I’m surprised you don’t know about this… have you never had tcp-timeouts where the server was up and running, but according to its socket-state the connection is lost, but the client thinks it’s still connected (or vice versa)? Ofcourse, when testing locally, these things never happen, but ‘in the real world’ it’s a real problem.

What he said. There is a reason for PING messages :wink:

Hmm. Nope, never had the pleasure of losing my connection that spectacularly. Even when a process gets killed the socket is closed properly. You’d need to pull a plug or otherwise have some catastrophe, as you mentioned.

KryoNet does send keep alive messages.
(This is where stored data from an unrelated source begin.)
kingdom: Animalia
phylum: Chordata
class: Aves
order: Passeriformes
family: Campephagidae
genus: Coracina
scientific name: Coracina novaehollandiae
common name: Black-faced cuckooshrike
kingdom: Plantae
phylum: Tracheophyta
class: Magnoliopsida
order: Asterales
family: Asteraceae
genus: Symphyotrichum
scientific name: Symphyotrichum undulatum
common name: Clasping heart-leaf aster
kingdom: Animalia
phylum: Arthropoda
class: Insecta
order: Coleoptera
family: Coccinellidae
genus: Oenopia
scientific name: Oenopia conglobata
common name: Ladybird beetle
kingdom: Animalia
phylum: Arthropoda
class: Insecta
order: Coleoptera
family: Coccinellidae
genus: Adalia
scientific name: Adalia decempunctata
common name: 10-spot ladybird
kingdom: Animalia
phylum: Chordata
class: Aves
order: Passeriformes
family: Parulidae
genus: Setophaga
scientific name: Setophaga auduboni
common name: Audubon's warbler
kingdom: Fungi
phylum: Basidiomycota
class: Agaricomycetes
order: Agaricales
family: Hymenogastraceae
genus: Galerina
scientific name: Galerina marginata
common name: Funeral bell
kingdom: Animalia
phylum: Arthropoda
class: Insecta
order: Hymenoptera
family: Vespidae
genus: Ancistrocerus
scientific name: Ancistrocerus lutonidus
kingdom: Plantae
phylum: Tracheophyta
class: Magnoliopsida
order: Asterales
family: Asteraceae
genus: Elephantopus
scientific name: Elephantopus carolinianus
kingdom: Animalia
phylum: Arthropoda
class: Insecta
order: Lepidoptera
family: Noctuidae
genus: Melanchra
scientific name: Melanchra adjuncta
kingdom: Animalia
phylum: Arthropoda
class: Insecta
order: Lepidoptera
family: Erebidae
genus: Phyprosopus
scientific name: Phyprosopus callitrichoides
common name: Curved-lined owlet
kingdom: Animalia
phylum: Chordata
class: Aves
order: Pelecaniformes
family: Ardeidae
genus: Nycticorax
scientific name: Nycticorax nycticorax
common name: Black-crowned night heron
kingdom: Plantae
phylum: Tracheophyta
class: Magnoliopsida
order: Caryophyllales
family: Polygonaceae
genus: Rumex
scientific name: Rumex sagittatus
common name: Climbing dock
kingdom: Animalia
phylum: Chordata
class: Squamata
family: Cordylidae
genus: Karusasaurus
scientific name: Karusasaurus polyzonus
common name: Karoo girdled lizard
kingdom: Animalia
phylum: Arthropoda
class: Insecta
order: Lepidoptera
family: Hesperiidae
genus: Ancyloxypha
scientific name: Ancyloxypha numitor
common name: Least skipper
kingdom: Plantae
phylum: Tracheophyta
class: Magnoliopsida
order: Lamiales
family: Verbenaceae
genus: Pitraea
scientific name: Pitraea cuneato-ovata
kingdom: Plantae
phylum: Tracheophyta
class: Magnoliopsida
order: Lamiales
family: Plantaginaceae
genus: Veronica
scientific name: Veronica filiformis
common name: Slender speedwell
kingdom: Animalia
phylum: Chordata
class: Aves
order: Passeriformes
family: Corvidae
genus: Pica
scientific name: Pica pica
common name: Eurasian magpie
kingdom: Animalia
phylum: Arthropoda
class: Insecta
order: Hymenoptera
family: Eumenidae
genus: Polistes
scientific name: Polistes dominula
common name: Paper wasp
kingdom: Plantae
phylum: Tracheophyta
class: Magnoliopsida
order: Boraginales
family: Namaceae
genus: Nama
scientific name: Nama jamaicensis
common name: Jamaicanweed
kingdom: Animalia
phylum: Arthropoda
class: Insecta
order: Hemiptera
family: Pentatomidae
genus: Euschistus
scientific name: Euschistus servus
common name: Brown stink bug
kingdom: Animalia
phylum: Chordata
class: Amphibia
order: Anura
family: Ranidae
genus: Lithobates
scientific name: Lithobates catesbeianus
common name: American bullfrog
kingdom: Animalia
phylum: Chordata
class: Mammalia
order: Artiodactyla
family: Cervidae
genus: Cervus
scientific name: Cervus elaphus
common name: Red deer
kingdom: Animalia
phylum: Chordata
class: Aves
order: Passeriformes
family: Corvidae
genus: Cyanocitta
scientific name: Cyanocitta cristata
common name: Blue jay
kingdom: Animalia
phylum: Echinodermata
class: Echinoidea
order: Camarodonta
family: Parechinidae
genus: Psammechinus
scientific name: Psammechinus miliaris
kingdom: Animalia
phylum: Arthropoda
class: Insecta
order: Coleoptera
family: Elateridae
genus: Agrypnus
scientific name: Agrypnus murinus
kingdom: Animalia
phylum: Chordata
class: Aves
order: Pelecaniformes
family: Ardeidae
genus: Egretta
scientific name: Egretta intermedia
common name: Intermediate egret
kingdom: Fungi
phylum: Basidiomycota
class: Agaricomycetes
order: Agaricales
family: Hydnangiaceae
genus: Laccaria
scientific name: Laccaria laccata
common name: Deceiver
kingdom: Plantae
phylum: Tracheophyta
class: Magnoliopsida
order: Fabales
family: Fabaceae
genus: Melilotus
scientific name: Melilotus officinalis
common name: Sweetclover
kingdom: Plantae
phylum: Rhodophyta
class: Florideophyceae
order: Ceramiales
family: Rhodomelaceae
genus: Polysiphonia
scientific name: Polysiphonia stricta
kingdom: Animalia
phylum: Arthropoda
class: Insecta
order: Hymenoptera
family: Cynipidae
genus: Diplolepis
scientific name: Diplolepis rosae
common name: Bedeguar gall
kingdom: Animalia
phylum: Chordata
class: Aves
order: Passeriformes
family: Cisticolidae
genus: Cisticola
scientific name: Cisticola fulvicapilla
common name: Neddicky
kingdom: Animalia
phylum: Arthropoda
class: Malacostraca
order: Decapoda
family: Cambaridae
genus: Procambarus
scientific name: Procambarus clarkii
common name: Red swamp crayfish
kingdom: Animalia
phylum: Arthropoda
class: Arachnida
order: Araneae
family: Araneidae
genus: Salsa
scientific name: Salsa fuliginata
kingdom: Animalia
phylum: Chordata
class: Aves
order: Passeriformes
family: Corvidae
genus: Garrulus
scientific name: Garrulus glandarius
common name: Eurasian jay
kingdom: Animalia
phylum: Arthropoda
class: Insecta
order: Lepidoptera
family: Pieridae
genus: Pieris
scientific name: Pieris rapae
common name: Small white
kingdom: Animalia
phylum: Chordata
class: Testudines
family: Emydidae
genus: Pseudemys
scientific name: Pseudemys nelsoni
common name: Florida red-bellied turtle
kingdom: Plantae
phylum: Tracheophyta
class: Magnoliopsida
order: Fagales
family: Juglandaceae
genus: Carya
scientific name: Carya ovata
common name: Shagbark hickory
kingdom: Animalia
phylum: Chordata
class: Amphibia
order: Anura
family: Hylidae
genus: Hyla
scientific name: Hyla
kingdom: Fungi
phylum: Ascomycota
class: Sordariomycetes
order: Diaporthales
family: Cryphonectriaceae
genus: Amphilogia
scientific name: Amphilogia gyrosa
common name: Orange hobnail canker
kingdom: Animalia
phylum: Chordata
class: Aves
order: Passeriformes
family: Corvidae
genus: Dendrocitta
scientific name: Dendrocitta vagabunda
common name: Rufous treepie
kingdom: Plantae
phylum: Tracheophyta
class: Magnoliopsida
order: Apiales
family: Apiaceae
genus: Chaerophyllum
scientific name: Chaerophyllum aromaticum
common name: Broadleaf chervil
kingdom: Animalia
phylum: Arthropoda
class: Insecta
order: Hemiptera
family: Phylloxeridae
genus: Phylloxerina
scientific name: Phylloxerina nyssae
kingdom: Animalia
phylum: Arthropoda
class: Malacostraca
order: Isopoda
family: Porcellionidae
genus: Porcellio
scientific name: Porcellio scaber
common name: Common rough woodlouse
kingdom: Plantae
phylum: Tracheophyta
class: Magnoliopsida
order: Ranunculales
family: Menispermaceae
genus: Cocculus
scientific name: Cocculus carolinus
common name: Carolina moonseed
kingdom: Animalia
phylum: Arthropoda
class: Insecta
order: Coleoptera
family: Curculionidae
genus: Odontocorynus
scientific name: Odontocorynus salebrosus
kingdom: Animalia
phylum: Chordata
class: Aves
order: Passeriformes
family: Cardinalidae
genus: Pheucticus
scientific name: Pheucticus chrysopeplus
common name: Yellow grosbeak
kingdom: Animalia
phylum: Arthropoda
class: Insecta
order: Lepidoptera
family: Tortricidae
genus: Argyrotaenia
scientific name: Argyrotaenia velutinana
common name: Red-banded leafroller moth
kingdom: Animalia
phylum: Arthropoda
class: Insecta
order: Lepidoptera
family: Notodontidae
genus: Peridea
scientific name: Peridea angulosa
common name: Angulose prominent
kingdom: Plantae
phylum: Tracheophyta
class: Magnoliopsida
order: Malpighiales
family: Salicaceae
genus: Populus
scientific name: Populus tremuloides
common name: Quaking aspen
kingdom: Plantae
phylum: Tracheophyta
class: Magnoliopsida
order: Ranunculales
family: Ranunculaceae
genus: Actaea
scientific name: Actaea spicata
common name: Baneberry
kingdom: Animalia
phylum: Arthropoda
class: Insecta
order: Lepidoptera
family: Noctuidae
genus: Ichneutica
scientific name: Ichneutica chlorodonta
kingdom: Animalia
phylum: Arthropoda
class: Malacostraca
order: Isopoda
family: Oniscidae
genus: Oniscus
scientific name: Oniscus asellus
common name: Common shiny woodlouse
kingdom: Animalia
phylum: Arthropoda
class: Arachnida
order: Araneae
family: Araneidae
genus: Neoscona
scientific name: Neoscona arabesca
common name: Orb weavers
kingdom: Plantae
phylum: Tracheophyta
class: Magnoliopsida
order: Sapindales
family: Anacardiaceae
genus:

The default for TCP is 59000ms and UDP is 19000ms.

Not at all. This is quite common on the internet.

I had this tcp-tunnel setup through Spain, and it would ‘catastrophically’ fail a couple of times per hour.

So Riven how do you handle that sort of thing? Yall are scaring me. Is TCP really that unreliable? I guess I should implement a timeout but are my players going to be disconnecting left and right?

Nah, may your protocol agnostic of TCP…

Create a tcp channel, that handles both your traffic and ping/pong behind the scenes (interleave streams). If the ping fails or the pong timeouts, reconnect. Again, this is all behind an abstraction layer. At the game-code level, you’re simply sending and receiving bytes (or highlevel game-packets), regardless of all the mess that occurs behind the scenes.

It’s fairly easy. The only thing you need to do upon reconnect is determine which packets got lost, or renegotiate some basic state.

[quote=“Riven,post:18,topic:35597”]
Oh, pity, and here I was thinking it was super easy and the client and server always got interruptions if the other side disappeared (I only stested my socket on my home intranet). I guess I’ll have to put some ping pong mechanism in there every minute or so.

Thanks for the heads up!

I’d do a ping/pong every (few) second(s). Not to keep the tcp session active, but to be notified immediately if something breaks.